A partir desse ambiente, a equipe chama os responsáveis pelos setores da BM para entender as dificuldades enfrentadas internamente e pensar como podem ser resolvidas.
— A pessoa que comanda o setor precisa estar sentada nessa mesa junto com a gente. É ela que vai nos mostrar suas dificuldades, os desafios das equipes, os gargalos. Nós somos os facilitadores e vamos atrás das soluções.
Para o superintendente de Inovação e Desenvolvimento do Tecnopuc, Jorge Luis Nicolas Audy, a criação do espaço é novidade no país.
— É o primeiro laboratório de segurança pública dentro de um parque de inovação no Estado, possivelmente no país.
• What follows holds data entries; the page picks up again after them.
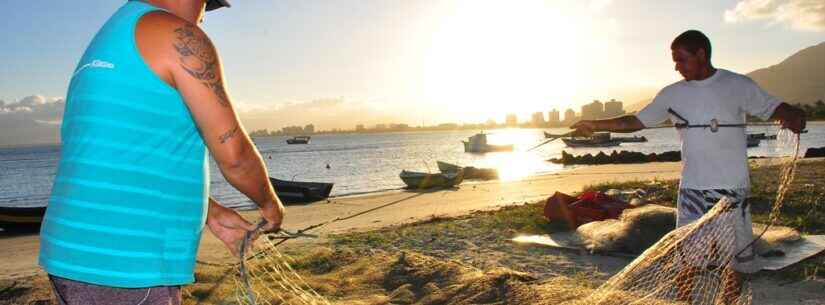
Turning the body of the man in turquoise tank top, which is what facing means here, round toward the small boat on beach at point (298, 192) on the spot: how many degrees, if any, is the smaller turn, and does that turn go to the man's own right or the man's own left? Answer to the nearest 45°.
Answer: approximately 45° to the man's own left

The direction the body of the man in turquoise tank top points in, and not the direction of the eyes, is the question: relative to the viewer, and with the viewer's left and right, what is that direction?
facing away from the viewer and to the right of the viewer

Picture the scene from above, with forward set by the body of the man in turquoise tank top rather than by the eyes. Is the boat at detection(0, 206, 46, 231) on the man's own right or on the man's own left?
on the man's own left

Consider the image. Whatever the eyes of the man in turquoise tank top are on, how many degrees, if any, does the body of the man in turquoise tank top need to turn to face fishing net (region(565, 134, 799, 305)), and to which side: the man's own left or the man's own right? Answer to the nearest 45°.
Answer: approximately 45° to the man's own right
É algo que vai propiciar que a Brigada Militar e todas as tecnologias que vemos aqui se desenvolvam. Abre um leque enorme de perspectivas. Para nós, é um privilégio muito grande — analisa Audy.
Mudança de cultura
Com a criação do laboratório, a instituição fundada em 1837 pretende promover uma mudança de cultura: a BM quer que, não só a sociedade, mas seu próprio efetivo passe a se perceber como instituição atualizada.
— Não existe futuro sem inovação, e a BM entende isso. Já na formação dos policiais temos falado muito sobre inovação, novas formas de ver o mundo, como atender de forma mais ampla a população. A ideia é transformar a Brigada Militar em uma instituição que pense de forma inovadora — projeta Donato.